- Try it
The entries below should be written out again exactly as they stand.

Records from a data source
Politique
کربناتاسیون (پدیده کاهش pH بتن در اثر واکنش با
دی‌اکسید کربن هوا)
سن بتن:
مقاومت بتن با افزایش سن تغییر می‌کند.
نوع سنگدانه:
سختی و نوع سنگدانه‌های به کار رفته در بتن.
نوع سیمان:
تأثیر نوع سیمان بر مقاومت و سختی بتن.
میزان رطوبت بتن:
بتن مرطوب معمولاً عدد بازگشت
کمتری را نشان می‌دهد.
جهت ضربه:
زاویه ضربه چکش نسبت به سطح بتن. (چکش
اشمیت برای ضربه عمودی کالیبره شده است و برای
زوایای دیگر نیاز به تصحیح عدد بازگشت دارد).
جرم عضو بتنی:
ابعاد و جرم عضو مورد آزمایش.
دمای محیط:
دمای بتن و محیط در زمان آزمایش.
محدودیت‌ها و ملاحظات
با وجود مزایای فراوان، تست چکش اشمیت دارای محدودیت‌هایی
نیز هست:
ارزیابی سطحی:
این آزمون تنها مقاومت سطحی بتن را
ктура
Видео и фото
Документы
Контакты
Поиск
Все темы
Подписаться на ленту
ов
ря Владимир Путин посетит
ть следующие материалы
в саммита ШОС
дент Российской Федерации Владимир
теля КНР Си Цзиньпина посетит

- Solved problem
Politique
کربناتاسیون (پدیده کاهش pH بتن در اثر واکنش با
دی‌اکسید کربن هوا)
سن بتن:
مقاومت بتن با افزایش سن تغییر می‌کند.
نوع سنگدانه:
سختی و نوع سنگدانه‌های به کار رفته در بتن.
نوع سیمان:
تأثیر نوع سیمان بر مقاومت و سختی بتن.
میزان رطوبت بتن:
بتن مرطوب معمولاً عدد بازگشت
کمتری را نشان می‌دهد.
جهت ضربه:
زاویه ضربه چکش نسبت به سطح بتن. (چکش
اشمیت برای ضربه عمودی کالیبره شده است و برای
زوایای دیگر نیاز به تصحیح عدد بازگشت دارد).
جرم عضو بتنی:
ابعاد و جرم عضو مورد آزمایش.
دمای محیط:
دمای بتن و محیط در زمان آزمایش.
محدودیت‌ها و ملاحظات
با وجود مزایای فراوان، تست چکش اشمیت دارای محدودیت‌هایی
نیز هست:
ارزیابی سطحی:
این آزمون تنها مقاومت سطحی بتن را
ктура
Видео и фото
Документы
Контакты
Поиск
Все темы
Подписаться на ленту
ов
ря Владимир Путин посетит
ть следующие материалы
в саммита ШОС
дент Российской Федерации Владимир
теля КНР Си Цзиньпина посетит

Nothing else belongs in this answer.